Сун Цзиюй опустил глаза. Хотел бы он знать… Ему представился барс, одиноко бредущий среди голых скал. Как он будет прыгать по ним теперь, лишившись половины хвоста?

– Они с лао Ху рассорились.

– Глупые коты! – вспылила Ху Шаньнян. – Нашли время! Вот что, чангуй Сун: я попытаюсь найти его, найти всех, кого смогу, и привести сюда. Если твари, кишащие в горах, служат такому могучему хозяину, мы должны сплотиться, поодиночке они сожрут нас. Вы же до тех пор поддерживайте жизнь Шаньюаня. Стоит ему умереть, и стены поместья падут. Не вздумайте отпускать его!

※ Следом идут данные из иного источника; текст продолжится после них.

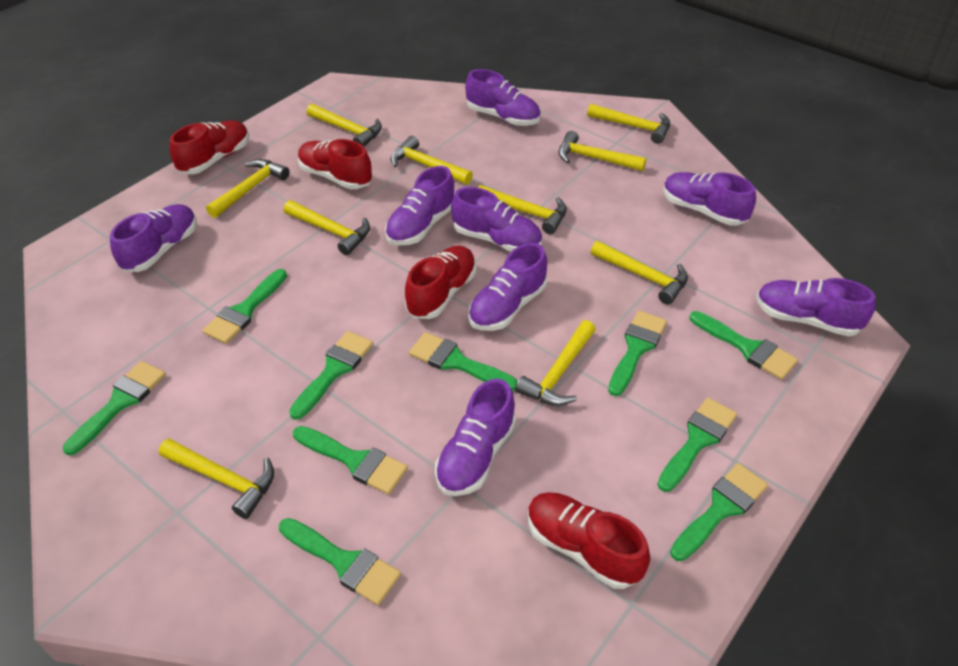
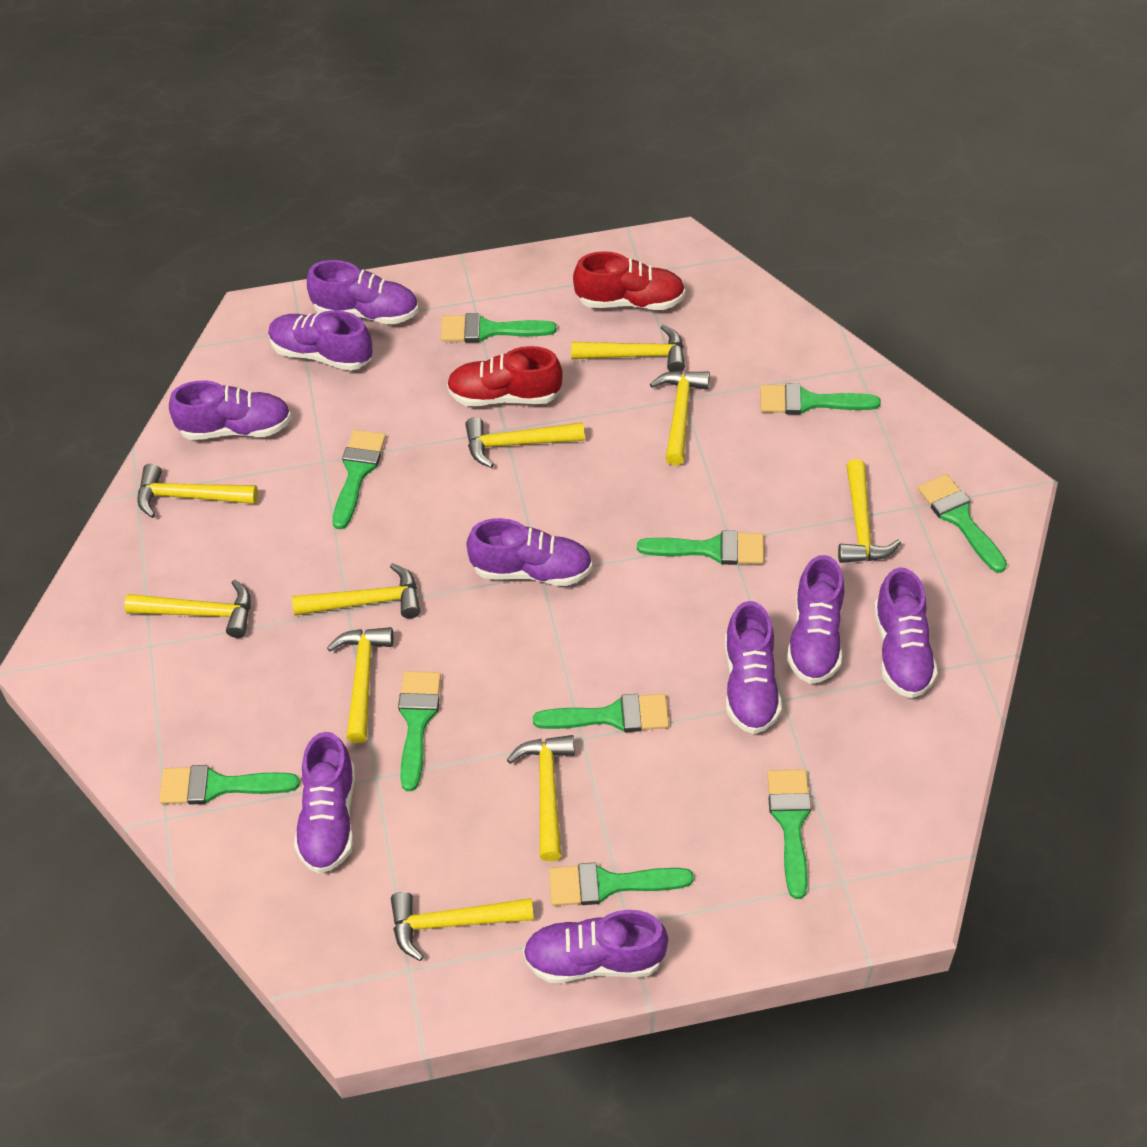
purple shoe: 8 -> 9
red shoe: 4 -> 2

Она приказывала, но в глазах ее была мольба. Сун Цзиюй не знал, как любят друг друга тигры, и уж тем более хушэни, но Ху Шаньнян походила сейчас на старшую сестру, которой у него никогда не было. Терпеливая, нежная, но считающая своим долгом воспитывать любимого негодника.

Она подошла к постели, поправила на Ху Мэнцзы одеяло, будто это могло помочь.

– Если Шаньюань очнется… скажите ему, – вдруг попросила она.

– Что сказать? – Сун Цзиюй нахмурился.

– Вам виднее. Если есть, что сказать… не держите в себе. Что бы там дальше ни случилось. Другого раза может не быть, я знаю это. Даже для духов… не существует вечности, – Ху Шаньнян поклонилась и вышла, закрываясь рукавом от дождя.

Сун Цзиюй проводил ее до ворот и снова вернулся к Ху Мэнцзы. Не хочет возвращаться, значит… Говорил, что убьет Чжун-ди еще раз, но кто способен дважды погубить того, кого любил?